May The Farce Be With You

For many, online distribution of high-def video and audio is the Next Big Thing. There's just one small thing impeding the flood of content—bandwidth. An incredible solution to this problem was quietly demonstrated at CES this year by a company called R2D2 ("Twice the Research, Twice the Development"). Founded by hippie love child Leia Organic Skydancer, R2D2 has developed what it calls Hypernet, a system that bypasses the Internet completely, offering nearly unlimited bandwidth and instantaneous transmissions using the principles of quantum physics.

Hypernet uses quantum computers, which were first conceived when it became clear that electronic miniaturization could not continue forever. Several physicists have started to consider what will happen if the individual elements within an integrated circuit were single atoms or even subatomic particles, which led to the concept of the quantum computer. In such a machine, the principles of quantum physics, especially the idea of parallel universes, would affect the computational process.

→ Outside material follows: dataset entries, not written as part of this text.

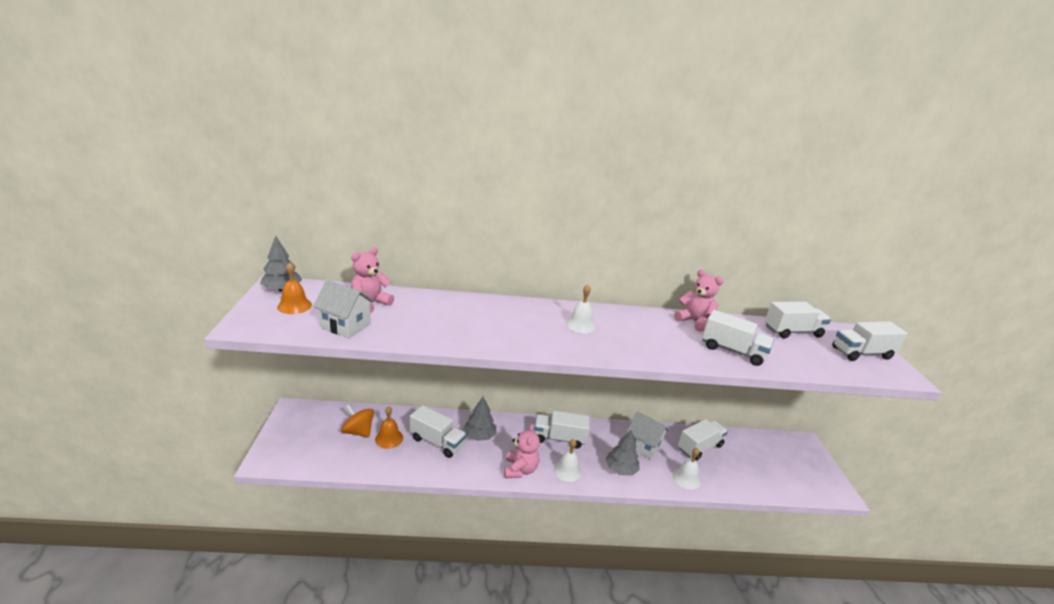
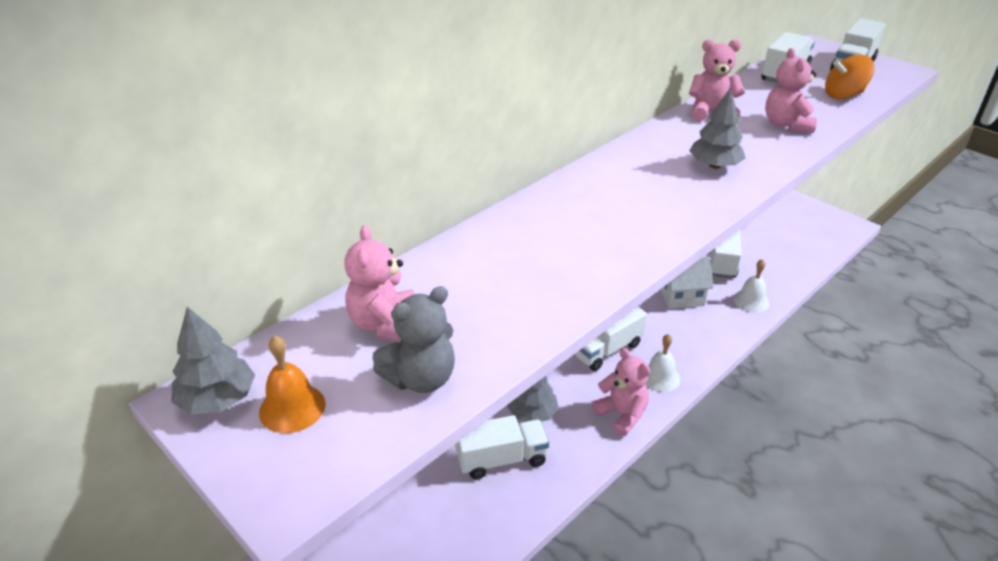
camera: 40 degrees left, 10 degrees up
(345, 325) = (421, 378): white house -> grey teddy bear
(358, 431) = (394, 530): orange spinning top -> orange spinning top (843, 95)
(389, 438) = (443, 504): orange bell -> none
(580, 325) = (639, 184): white bell -> none
(620, 469) = (697, 336): grey tree -> grey tree (714, 165)
(732, 351) = (786, 125): white truck -> pink teddy bear

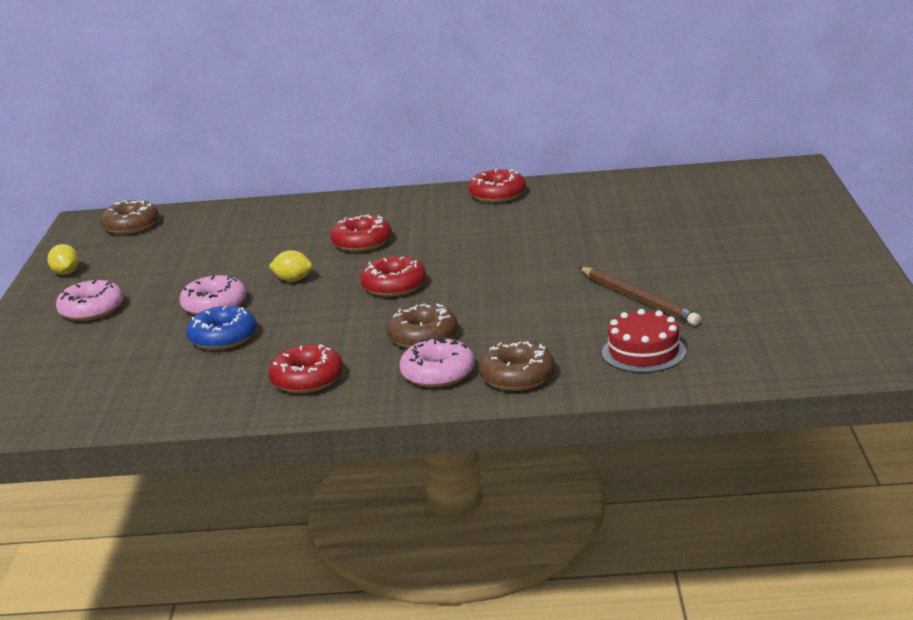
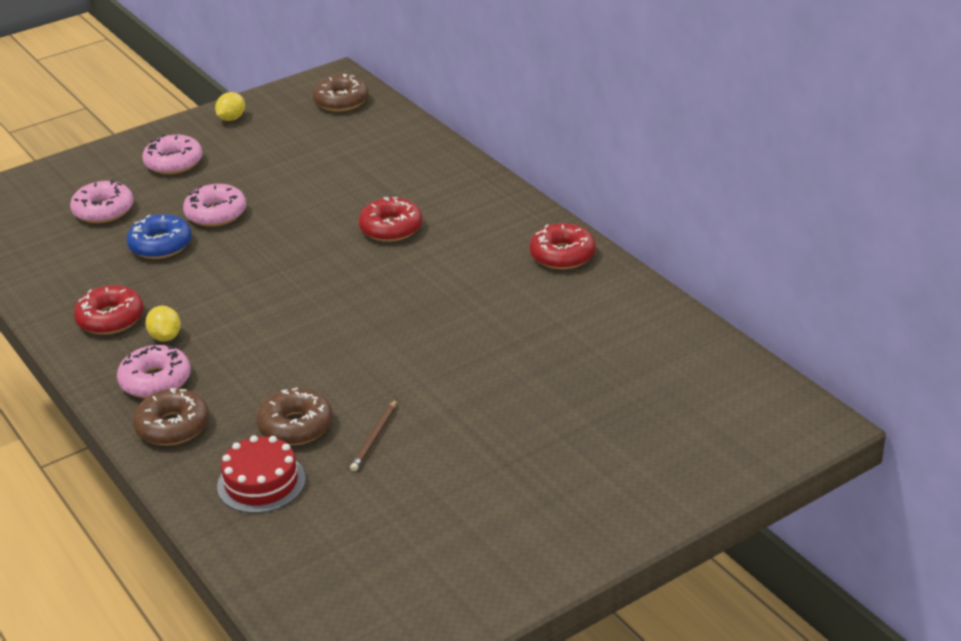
camera: 55 degrees right, 10 degrees up
(113, 355) = (103, 210): none -> pink donut
(293, 280) = (288, 228): yellow lemon -> yellow lemon (165, 337)
(394, 286) = (311, 285): red donut -> none
(423, 337) = (220, 344): brown donut -> brown donut (296, 426)
(639, 299) = (374, 437): brown pencil -> brown pencil, size x0.59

In particular, this could increase the speed of computation immensely, because it would occur in many parallel universes simultaneously.

These ideas inspired Skydancer to develop a prototype machine she calls a hypercomputer. The processing speed is measured in yottahertz, which is equal to a thousand million million gigahertz, thanks to the massively parallel processing made possible by quantum computing.

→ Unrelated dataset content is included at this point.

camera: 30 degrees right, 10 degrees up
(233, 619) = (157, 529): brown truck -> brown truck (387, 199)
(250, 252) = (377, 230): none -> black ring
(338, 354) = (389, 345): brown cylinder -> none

To bypass the bottleneck of the Internet, Skydancer needed a new form of telecommunication, and quantum physics provides an answer here, too. It has been known for some time that the law of energy conservation is violated for brief moments in the intergalactic void, where particle density is quite low. Under these conditions, photons and other subatomic particles wink into and out of existence, creating a momentary, virtual electromagnetic field. Cosmologists call this the zero-point quantum field because it occurs at temperatures near absolute zero, which R2D2 engineers refer to as "luke warm."

Skydancer discovered that these virtual photons allow instantaneous communication via the "metaverse" from which they come and to which they return, because the speed-of-light limit doesn't apply there. She then invented a quantum modem that sends data through this metaverse by modulating and demodulating the virtual photons. With this device, every hypercomputer can be directly connected to every other hypercomputer simultaneously. Servers are no longer necessary—every hypercomputer is its own server.

As mentioned earlier, Hypernet accommodates essentially infinite bandwidth, which supports an almost unlimited number of simultaneous, uncompressed audio and video streams. To hold such vast amounts of data, Skydancer developed the hyperdrive, which uses quantum principles to hold thousands of yottabytes in a physical package the size of a Star Wars action figure. (The hyperdrive pictured above also includes a projector to display the video content it holds.) She then wrote some new real-time graphics and audio software in Java called Hyper Utilization Transfer Technology (HUTT).

The CES demo included full-motion, real-time, high-def video of several musicians at different physical locations jamming together. Each one was in a separate window on the screen with none of the herky-jerky effect and low resolution that we've come to expect from current technology. (The musicians looked a bit bleary from playing all night at a seedy dive in Mos Eisley. When one of them began improvising on an unfamiliar instrument, our host explained that it was a han solo.) Then, Skydancer logged onto a prototype hypersite, selected a 100GB video clip, and downloaded it in under a second.

With capabilities like this, Hypernet is bound to replace the old, clunky Internet as quantum computers and modems become widely available. Until then, may the farce be with you!